Saklanan veriler:
=======

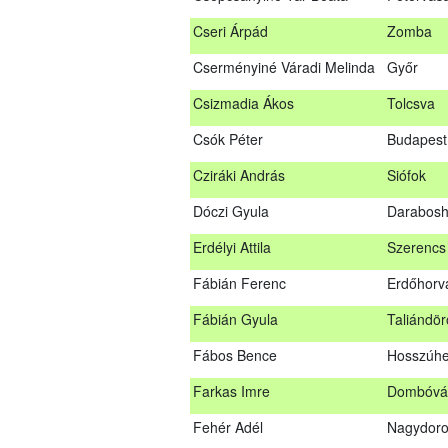
Bús Ákos
Hőgyész
Cseri Árpád
Zomba
Czémán Péter
Visegrád
Cserményiné Váradi Melinda
Győr
Cziráki András
Barcs
Csizmadia Ákos
Tolcsva
Csáki Mihály
Cigánd
Csók Péter
Budapest 
Cseri Árpád
Zomba
Cziráki András
Siófok
Cserményiné Váradi Melinda
Győr
Dóczi Gyula
Darabos
Csizmadia Ákos
Tolcsva
Erdélyi Attila
Szerencs
Csók Péter
Budapest
Fábián Ferenc
Erdőhorvá
Dóczi Gyula
Darabos
Fábián Gyula
Taliándö
Erdélyi Attila
Szerenc
Fábos Bence
Hosszúhe
Fábián Ferenc
Erdőhorv
Farkas Imre
Dombóvá
Fábián Gyula
Taliándö
Fehér Adél
Nagydor
Fábos Bence
Hosszúh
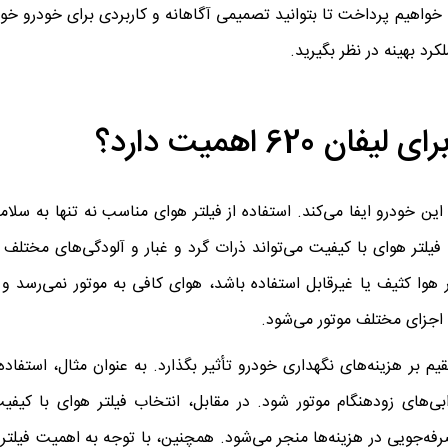
بررسی عوامل مؤثر در انتخاب بهترین فیلتر هوا برای لیفان 620 خواهیم پرداخت تا بتوانید تصمیمی آگاهانه و کاربردی برای 
رد بهینه در نظر بگیرید.
6 اهمیت دارد؟
عملکرد موتور این خودرو ایفا می‌کند. استفاده از فیلتر هوای مناسب نه تنها به 
یلتر هوای با کیفیت می‌تواند ذرات گرد و غبار و آلودگی‌های مختلف ر
ر هوا کثیف یا غیرقابل استفاده باشد، هوای کافی به موتور نمی‌رسد و
جزای مختلف موتور می‌شود.
م بر هزینه‌های نگهداری خودرو تأثیر بگذارد. به عنوان مثال، استفاده 
ای زودهنگام موتور شود. در مقابل، انتخاب فیلتر هوای با کیفیت
فه‌جویی در هزینه‌ها منجر می‌شود. همچنین، با توجه به اهمیت فیلتر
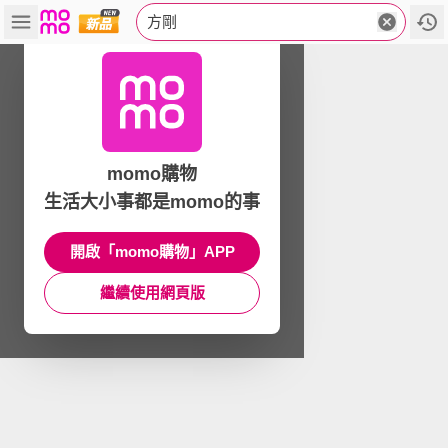
方剛
momo購物
生活大小事都是momo的事
開啟「momo購物」APP
繼續使用網頁版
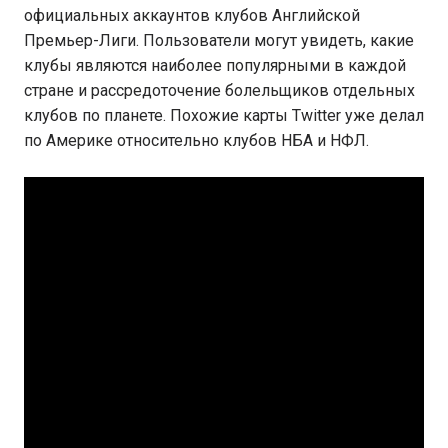
официальных аккаунтов клубов Английской
Премьер-Лиги. Пользователи могут увидеть, какие
клубы являются наиболее популярными в каждой
стране и рассредоточение болельщиков отдельных
клубов по планете. Похожие карты Twitter уже делал
по Америке относительно клубов НБА и НФЛ.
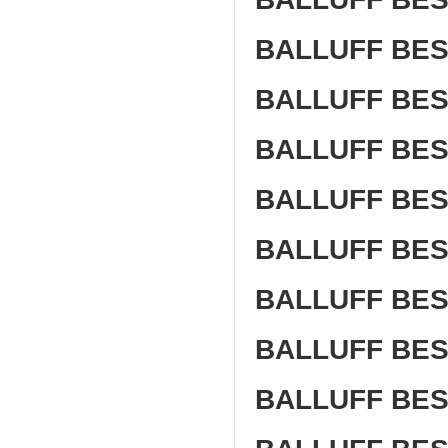
BALLUFF BES
BALLUFF BE
BALLUFF BE
BALLUFF BES
BALLUFF BES
BALLUFF BES
BALLUFF BES
BALLUFF BES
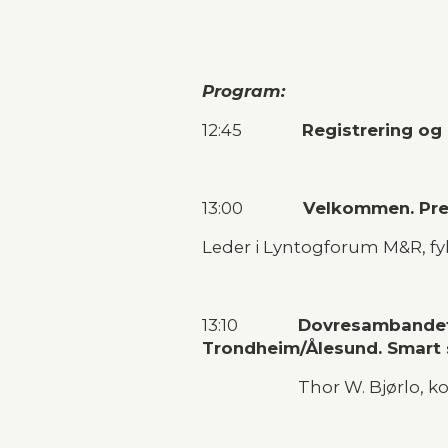
Program:
12:45               
Registrering og 
13:00               
Velkommen. Pre
Leder i Lyntogforum M&R, fyl
13:10               
Dovresambandet 
Trondheim/Ålesund. Smart s
                        Thor W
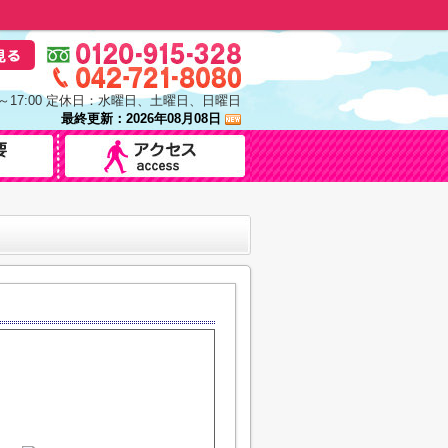
0～17:00 定休日：水曜日、土曜日、日曜日
最終更新：2026年08月08日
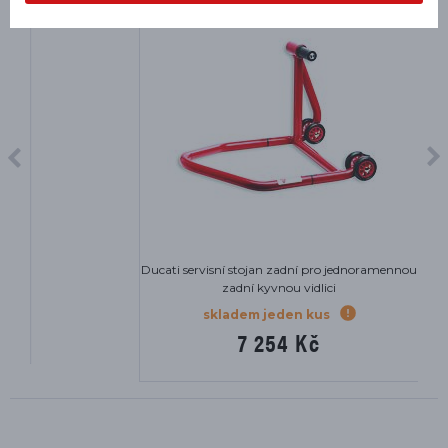
Ducati servisní stojan zadní pro jednoramennou
zadní kyvnou vidlici
skladem jeden kus
7 254 Kč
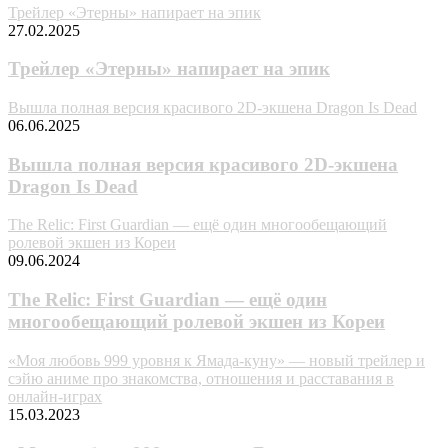
Трейлер «Этерны» напирает на эпик
27.02.2025
Трейлер «Этерны» напирает на эпик
Вышла полная версия красивого 2D-экшена Dragon Is Dead
06.06.2025
Вышла полная версия красивого 2D-экшена
Dragon Is Dead
The Relic: First Guardian — ещё один многообещающий
ролевой экшен из Кореи
09.06.2024
The Relic: First Guardian — ещё один
многообещающий ролевой экшен из Кореи
«Моя любовь 999 уровня к Ямада-куну» — новый трейлер и
сэйю аниме про знакомства, отношения и расставания в
онлайн-играх
15.03.2023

=======

Görev tanımı:
Yukarıdaki öğeleri süzün ve "версия" dizesini içeren her satırı kopyalayın. Büyük-küçük harf ayrımı dikkate alınır.

Alıştırma cevabı:
Вышла полная версия красивого 2D-экшена Dragon Is Dead
Вышла полная версия красивого 2D-экшена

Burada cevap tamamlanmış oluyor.